The poorly chosen are equally numerous. “Whatever Happened To The Likely Lads” is one of the two or three finest situation comedies ever produced in Britain, but why choose an obvious and unfunny chat-up scene and part of the “No Hiding Place” episode – one which depends for its comedy on a mounting sense of desperation. Better choices would have included the wonderful scene where Bob brings down his chidhood possessions from the loft – clutching a pile of Lone Ranger annuals he pleads “I need these for reference – or the sublime moment when Terry gives us the lowdown on foreigners to Bob’s despairing derision. Equally, Peter Cook and Dudley Moore were gods pf comedy but you wouldn’t know it from the two minutes of the brilliant art gallery sketch included here and the irritating beyond belief “Goodbye” song. I would also have preferred to see Rowan Atkinson’s Blackadder at his most viciously vitriolic than the moments we are offered – hamming from Kenneth Conner, Hugh Paddick and Rik Mayall. And are we really to believe that a mildly funny moment from the first series of “One Foot In The Grave” is the best that Victor Meldrew – the second greatest comic creation of the 1990s – could offer us ?
Under the heading of “over-exposed”, I would place the following, among others: the bar-room and chandelier scenes from “Only Fools And Horses”, Alf Garnett ranting about Christmas, “Four Candles” from “The Two Ronnies”, Frank Spencer going rollerskating, “A pint ? That’s nearly an armful”, Morecambe and Wise doing that bloody Stripper routine for the umpteenth time. All these series had much better moments than are included here and it’s a shame that we have to see the same things time and again. Funny without a doubt, but if you like British comedy, you’ll be more than familiar with all of these.
Luckily, the disc is saved by some truly glorious moments of comic genius. Reggie Perrin and Jimmy debating who will be targeted when “the balloon goes up” is Leonard Rossiter at his very best and that’s saying a lot. Good to see him taking CJ to task as well in a scene from the second series. Fry And Laurie appear with the brilliantly clever Open University skit, the last word on all those appalling Denis Nordern things on ITV. Great to see the equally clever “Mastermind” sketch from The Two Ronnies, a small masterpiece of comic construction by David Renwick, and it’s pleasing to see that Marty Feldman, an often overlooked figure, features here. Frankie Howerd contributes a deliciously convoluted Prologue from “Up Pompeii”, John Inman takes campness into a deliriously abstract alternative universe in two scenes from “Are You Being Served” (Mrs Slocombe’s pussy is, scandalously, absent), and Hancock muses on Bertrand Russell.
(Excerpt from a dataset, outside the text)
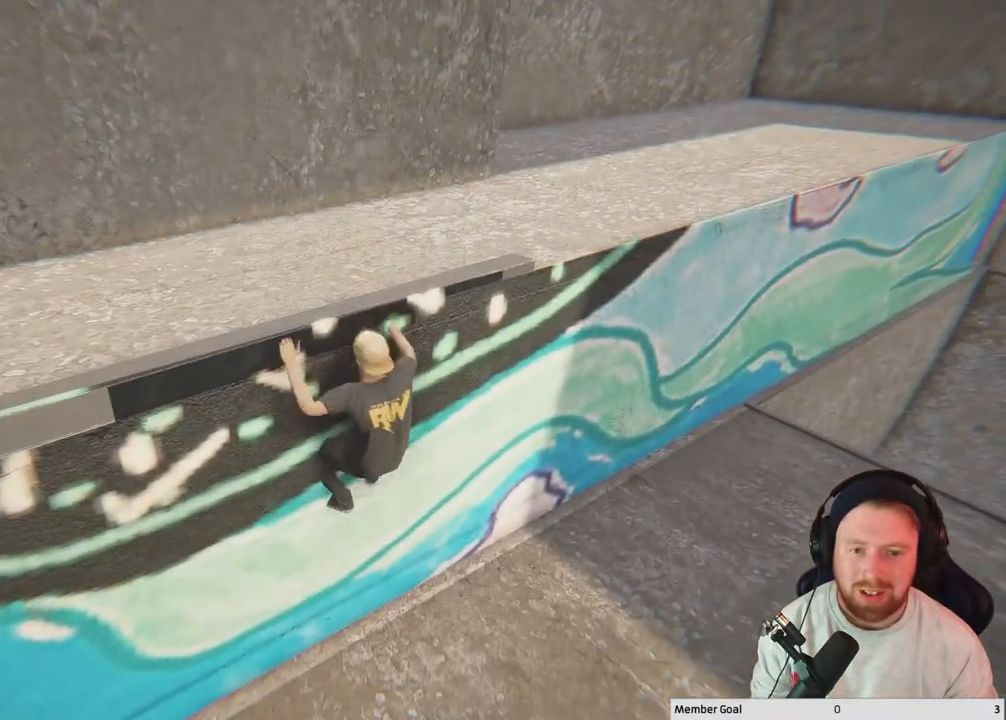
{"buttons": ["A"], "left_stick": "center", "right_stick": "center", "events": [[83, "A", "up"], [200, "A", "down"], [350, "A", "up"], [433, "A", "down"], [500, "left_stick", "center"]]}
Best of all, for my money, “Yes Minister” is revealed as the most literate comedy series in living memory with two elegant scenes of duplicity between Sir Humphrey and Jim Hacker.
So there are more than a few good things on this disc, but it’s hard not to wonder what the criteria for inclusion were. Where are “Fawlty Towers” and Monty Python ? “Not The Nine-O-Clock News” or Dave Allen ? Alan Partridge and “Dad’s Army” ? What about the genuine originality of “The League Of Gentlemen” or the prejudice busting of the early Lenny Henry shows ? “The Young Ones” and “Smith and Jones” ? Presumably, the BBC feel some of the above are too valuable an asset to waste on a compilation disc but if that’s so, when can we expect a proper release of Python on R2 ? I also regret the absence of smaller moments from the past – Mike Yarwood’s Ted Heath, “Language Timothy”, Ted Bovis at his slimiest, Windsor Davies shrieking “Shuuuuuuuttt Upppp !!”, the wonderfully awful Jesus musical from “Hippies” – mostly from underachieving shows I wouldn’t want to buy in themselves but which have moments which stay in my memory long after the context has gone. They are, in a sense, the ideal material for this sort of compilation but the BBC have obviously decided to play all too safe.
The main merit of a disc like this is that it will almost certainly include something for everyone even if everyone is equally likely to be disappointed. It will spark some great debates amongst comedy fans though – a viewing with a friend resulted in a nostalgic trawl through our childhood memories – and for that alone, it might be worth a look. My opinions above are, of course, merely opinions but if you’re an outraged Dick Emery fan, feel free to mail me with your own views.
There is really very little to say about this disc. It’s competent enough but not what you’d call exciting.
The clips have been presented in the original 4:3 format. There is nothing of a later vintage than 1990 so this is quite correct. The picture quality is somewhat variable. Good on the more recent shows and some of the scenes from the later seventies but generally poor on the black and white clips – this is a problem which dogged the recent Tony Hancock DVD. Restoration of some of these series would be essential if they were to receive a DVD release in their own right. Particularly poor is the Pete and Dud clip in the art gallery.
The soundtrack is English and Mono. Again, this reflects the original recordings and is fine without being inspiring. There are subtitles which appear to have been written without any reference to the script and thus demonsrate a felicitously inventive approach which sometimes bears no relation to what is actually being said.
There are no extras, although you do get the option to either watch the clips in order, watch them in random order, or watch all the clips from one series.
There are 43 chapter stops and the menus are backed by rather annoying music.
This is largely a missed opportunity, but as a random lucky dip it does have some genuine pleasures. The presentation is adequate for the purpose but nothing more.